begin Passage

Right you are; both Harper and Ignatieff have very similar views. To take two examples, both are very pro-US; and both supported the US invasion of Iraq (as did 60% English Canadians polled by-the-way). So how did the two men end-up on opposite sides of the floor?

My take is that when Ignatieff decided to enter Canadian politics, the party most in-line with his views (the Conservatives) was filled by Stephan Harper. It would have Ignatieff years to buildup an organization, recruit supporters, raise money, etc, to oust Harper, but he was in a hurry and couldn't wait. The Liberals party on the other hand, was ripe for plucking; the party was still suffering from the Adscam fallout, riven by infighting between Chretien and Martin factions, and led by an ineffective leader (Dion). And it worked! Ignatieff was crowned leader (more by default than anything else) and is now ready to take on the Harper and the Conservatives. Whether Ignatieff can lead the Liberals to victory in the next election (probably this fall) who knows? If he doesn't, expect the knives to come out and he'll be gone.
 
If the liberals do lose and Ignatieff is replaced, that would be very bad.  The liberals would end up falling hard to the left again and that is never good.  I prefer Harper by far, but we need Ignatieff as liberal leader long enough for the party to return to the center.  As much as I like Harper, the conservatives wont hold on to power forever.  Eventually another liberal will get in, and I sure as hell hope its not a lefty like Rae.

end Passage
begin Records supplied

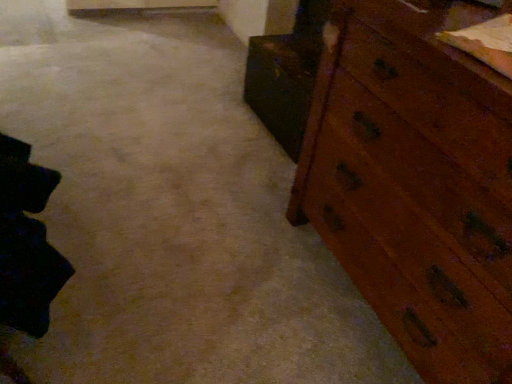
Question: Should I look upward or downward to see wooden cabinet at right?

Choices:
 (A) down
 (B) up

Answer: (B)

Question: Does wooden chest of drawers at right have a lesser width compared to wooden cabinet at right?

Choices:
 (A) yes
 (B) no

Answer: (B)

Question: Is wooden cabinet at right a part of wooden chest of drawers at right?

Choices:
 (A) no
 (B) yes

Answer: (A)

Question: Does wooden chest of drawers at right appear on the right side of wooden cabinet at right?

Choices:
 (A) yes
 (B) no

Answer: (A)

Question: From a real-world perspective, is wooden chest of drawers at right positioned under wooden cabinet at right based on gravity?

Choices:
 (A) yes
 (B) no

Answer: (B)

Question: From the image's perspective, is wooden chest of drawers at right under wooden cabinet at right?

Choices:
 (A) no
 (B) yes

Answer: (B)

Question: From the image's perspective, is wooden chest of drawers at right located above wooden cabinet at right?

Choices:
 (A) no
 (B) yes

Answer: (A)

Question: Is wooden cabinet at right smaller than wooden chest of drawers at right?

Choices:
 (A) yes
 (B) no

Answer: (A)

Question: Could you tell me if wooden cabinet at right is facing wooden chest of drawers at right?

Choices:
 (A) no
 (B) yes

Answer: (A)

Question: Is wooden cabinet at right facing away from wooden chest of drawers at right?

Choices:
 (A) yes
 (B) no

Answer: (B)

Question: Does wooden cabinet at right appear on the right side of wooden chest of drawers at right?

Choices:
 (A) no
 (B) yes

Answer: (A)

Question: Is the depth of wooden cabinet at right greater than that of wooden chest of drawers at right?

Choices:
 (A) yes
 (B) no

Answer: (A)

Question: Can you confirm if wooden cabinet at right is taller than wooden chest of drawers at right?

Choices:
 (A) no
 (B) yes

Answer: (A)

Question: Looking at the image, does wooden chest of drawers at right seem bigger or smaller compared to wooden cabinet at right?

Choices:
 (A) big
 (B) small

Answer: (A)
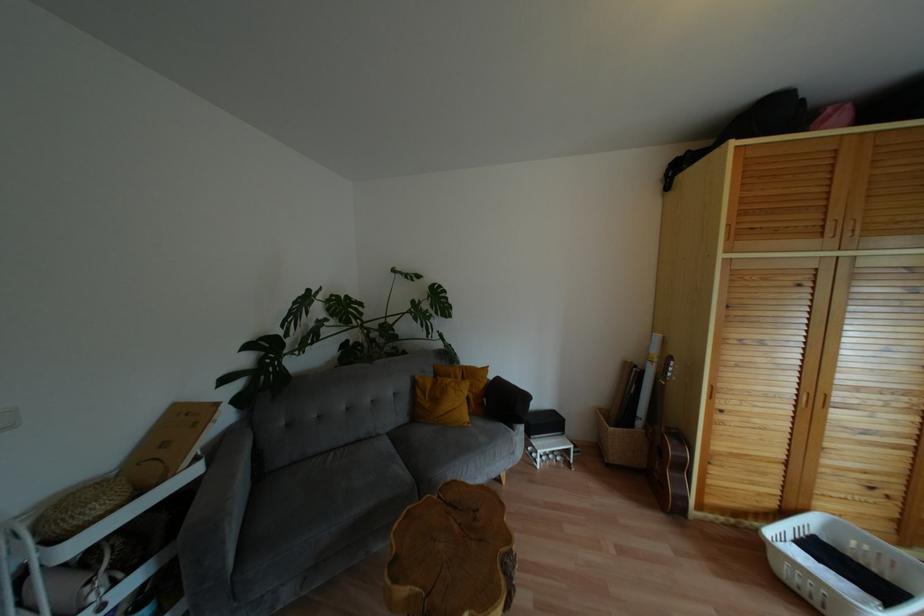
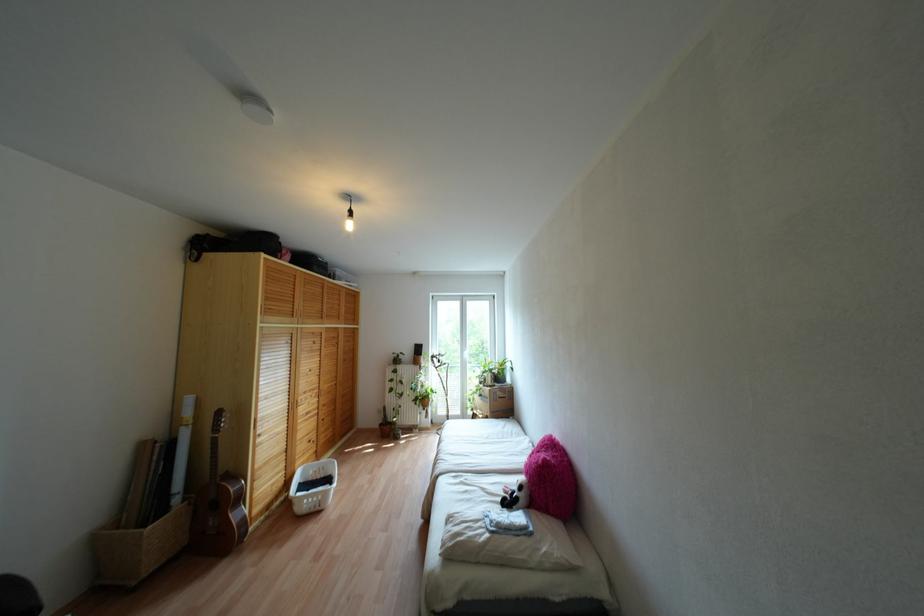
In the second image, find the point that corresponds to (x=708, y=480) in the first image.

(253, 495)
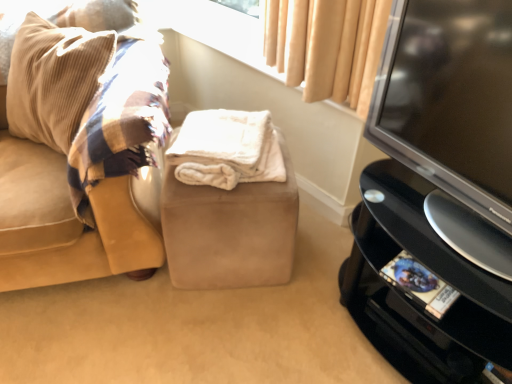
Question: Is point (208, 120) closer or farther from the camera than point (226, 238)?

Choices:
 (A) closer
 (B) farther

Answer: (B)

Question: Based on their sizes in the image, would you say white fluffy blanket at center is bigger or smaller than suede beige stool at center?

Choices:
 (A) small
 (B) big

end Records supplied

# [Exercise description]
Pick up the discussion of Harper and Ignatieff from its final sentence and keep it going.

# [Written response]
The modern Liberal Party of Canada has been, generally, a big spending, big government, conservative party. The only “leftie” they picked was Trudeau – we have no idea how Celine Stéphane Dion might have operated; he talked left, but so do most Liberals, including Ignatieff. Liberals, generally,campaign left (see penultimate paragraph on the link) and then govern from the centre-right: as did King, St Laurent, Pearson and Chrétien. (Trudeau was a certifiable “leftie” and Turner doesn’t count.)

Oddly, the American leader closest to Liberal tradition was George W. Bush, a big government, big spending conservative.
 
We should retire “peacekeeping” from lexicon
The Ottawa Citizen
A. Sean Henry, Colonel (Ret'd) - Ottawa
11 Aug 09

Re: National peacekeepers day, Aug 10.

Misguided attention paid to peacekeeping continues to undermine Canadian support for the counter-insurgency combat mission in Afghanistan.

Those who are determined to prolong the myth of peacekeeping now seek to place operations in Afghanistan in that category.

This is nonsense. Peacekeeping was never effective at preventing conflict. Moreover, in recent times it has been associated with disasters in the Balkans, Somalia and Rwanda. It was always a peripheral issue in Canadian defence policy, and in later years Canada absorbed strong criticism from allies for using it as an excuse to avoid contributions to conventional military operations.

It is time to retire peacekeeping from the Canadian lexicon and accept post-Cold War gritty reality.

This involves contributing military resources to combat operations in defence of Canada's national interests. The latter are at stake in Afghanistan as we seek to eliminate an important base for terrorism.

The government of Canada should demonstrate leadership by educating Canadians in these matters.
 
A letter of mine sent to the Toronto Star and not published:

Where are our peacekeepers?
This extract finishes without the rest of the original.